Work request
Go to the line in the entries below that holds "i napinające i prowadzące, a w" and repeat exactly from there through the line that holds "Về Chúng tôi", inclusive.

Listed records
___
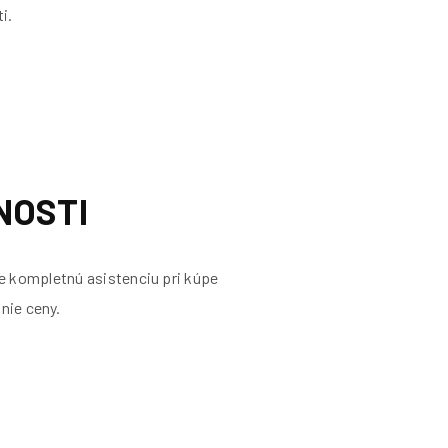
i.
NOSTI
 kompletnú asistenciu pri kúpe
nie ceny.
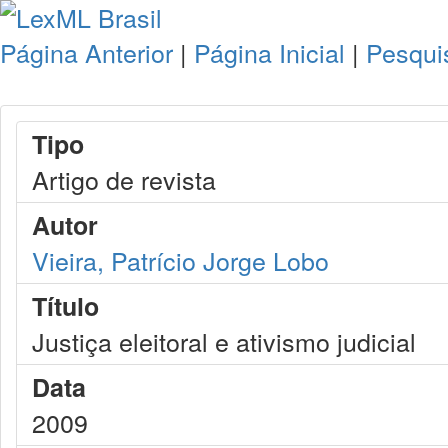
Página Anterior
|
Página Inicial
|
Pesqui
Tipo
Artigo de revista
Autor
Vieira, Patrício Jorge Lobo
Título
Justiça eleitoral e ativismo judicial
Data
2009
___
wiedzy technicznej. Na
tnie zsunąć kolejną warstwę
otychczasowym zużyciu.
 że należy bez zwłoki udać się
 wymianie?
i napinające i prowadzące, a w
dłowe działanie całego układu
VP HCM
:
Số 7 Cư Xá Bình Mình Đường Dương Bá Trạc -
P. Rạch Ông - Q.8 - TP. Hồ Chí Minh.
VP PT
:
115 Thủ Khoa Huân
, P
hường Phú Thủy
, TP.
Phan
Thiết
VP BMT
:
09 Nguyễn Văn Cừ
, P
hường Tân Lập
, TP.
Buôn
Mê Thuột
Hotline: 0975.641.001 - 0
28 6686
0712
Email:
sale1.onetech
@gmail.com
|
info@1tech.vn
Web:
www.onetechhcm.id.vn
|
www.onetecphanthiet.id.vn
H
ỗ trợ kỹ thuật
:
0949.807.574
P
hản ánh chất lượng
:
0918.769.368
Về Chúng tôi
___
Result
i napinające i prowadzące, a w
dłowe działanie całego układu
VP HCM
:
Số 7 Cư Xá Bình Mình Đường Dương Bá Trạc -
P. Rạch Ông - Q.8 - TP. Hồ Chí Minh.
VP PT
:
115 Thủ Khoa Huân
, P
hường Phú Thủy
, TP.
Phan
Thiết
VP BMT
:
09 Nguyễn Văn Cừ
, P
hường Tân Lập
, TP.
Buôn
Mê Thuột
Hotline: 0975.641.001 - 0
28 6686
0712
Email:
sale1.onetech
@gmail.com
|
info@1tech.vn
Web:
www.onetechhcm.id.vn
|
www.onetecphanthiet.id.vn
H
ỗ trợ kỹ thuật
:
0949.807.574
P
hản ánh chất lượng
:
0918.769.368
Về Chúng tôi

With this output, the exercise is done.